From the bank perspective, U.S. Bank was one of Apple Pay's few pre-launch partners. But Apple restrictions forced the financial institution to set up a marketing plan to cover all of its branches, without notifying any of its staff. U.S. Bank had an overwhelming mission once the shields lifted and Apple revealed its mobile wallet to everybody. Once the marketing campaign went live, branch personnel enthusiastically became involved.

Apple Pay deployment was less stealthy for the companies who began following the October 2014 launch of the Apple wallet. Fifth Third benefited from a later launch, but it was not eager to hang around too long because of a perception within the bank that it was behind its competitors. This awareness helped the project evolve quickly.

Naturally, banks want their card provisioned as the default card, the top of wallet card, within Apple Pay and other wallet programs.

While Apple Pay users can alter the default card for specific purchases, it requires an extra step in the payment process, and Apple does not reorganize the order in which its wallet displays cards.

We also discussed the merchant perspective. Apple's pre-launch merchant partners faced a similar dilemma as U.S. Bank. At Panera Bread, only eight people at the company other than senior management knew about Apple Pay before it got underway, but the merchant had to deploy compatible terminals at every store.

Marketing presented different challenges for retailers. Panera had to communicate not only that it accepts Apple Pay (and other Near Field Communication-based mobile wallets, such as Google Wallet), but also how to use it. That raised another issue: who bears responsibility for the education of the consumer base, the merchant or the issuer?

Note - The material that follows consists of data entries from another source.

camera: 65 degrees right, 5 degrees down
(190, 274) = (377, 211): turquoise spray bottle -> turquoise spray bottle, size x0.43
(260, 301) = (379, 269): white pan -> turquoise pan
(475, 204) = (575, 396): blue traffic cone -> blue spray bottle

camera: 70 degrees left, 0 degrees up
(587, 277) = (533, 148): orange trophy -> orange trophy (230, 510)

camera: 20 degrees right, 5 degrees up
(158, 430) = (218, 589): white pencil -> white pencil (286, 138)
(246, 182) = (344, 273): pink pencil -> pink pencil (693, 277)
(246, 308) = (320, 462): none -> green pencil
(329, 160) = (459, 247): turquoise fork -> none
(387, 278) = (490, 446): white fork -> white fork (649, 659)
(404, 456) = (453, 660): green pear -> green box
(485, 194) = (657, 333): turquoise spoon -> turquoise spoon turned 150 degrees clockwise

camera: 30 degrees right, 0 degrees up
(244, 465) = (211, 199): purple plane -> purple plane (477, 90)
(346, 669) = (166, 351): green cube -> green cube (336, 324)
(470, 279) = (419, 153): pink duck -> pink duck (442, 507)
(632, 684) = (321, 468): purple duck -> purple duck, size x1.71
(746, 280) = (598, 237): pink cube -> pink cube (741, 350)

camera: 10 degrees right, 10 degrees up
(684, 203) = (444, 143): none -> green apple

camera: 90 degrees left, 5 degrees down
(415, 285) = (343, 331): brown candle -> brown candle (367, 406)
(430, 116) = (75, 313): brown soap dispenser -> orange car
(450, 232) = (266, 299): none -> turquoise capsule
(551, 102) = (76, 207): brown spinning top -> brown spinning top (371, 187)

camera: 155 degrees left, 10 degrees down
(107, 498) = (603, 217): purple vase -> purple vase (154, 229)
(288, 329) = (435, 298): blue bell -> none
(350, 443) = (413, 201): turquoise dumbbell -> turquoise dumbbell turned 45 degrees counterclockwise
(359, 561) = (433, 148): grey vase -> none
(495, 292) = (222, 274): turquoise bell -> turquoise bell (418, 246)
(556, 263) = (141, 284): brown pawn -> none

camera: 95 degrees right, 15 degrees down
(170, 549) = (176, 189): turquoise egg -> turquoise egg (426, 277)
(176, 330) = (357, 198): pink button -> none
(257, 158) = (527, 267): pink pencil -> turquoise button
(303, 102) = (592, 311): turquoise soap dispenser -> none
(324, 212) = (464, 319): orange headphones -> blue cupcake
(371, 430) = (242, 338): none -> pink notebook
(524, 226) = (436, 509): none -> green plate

Going forward, there will be some challenges around merchant acceptance because not all retailers have NFC-enabled terminals. The panel agreed more merchants would be NFC-ready over time.

When it comes to mobile payment wallet, consumers are the driving force. The big question facing financial institutions surrounds whether to support one or many mobile wallets. One panelist suggested that it could not change consumer behavior simply by endorsing a different mobile wallet.

Ali Raza is principal at CCG Catalyst, a bank consulting firm.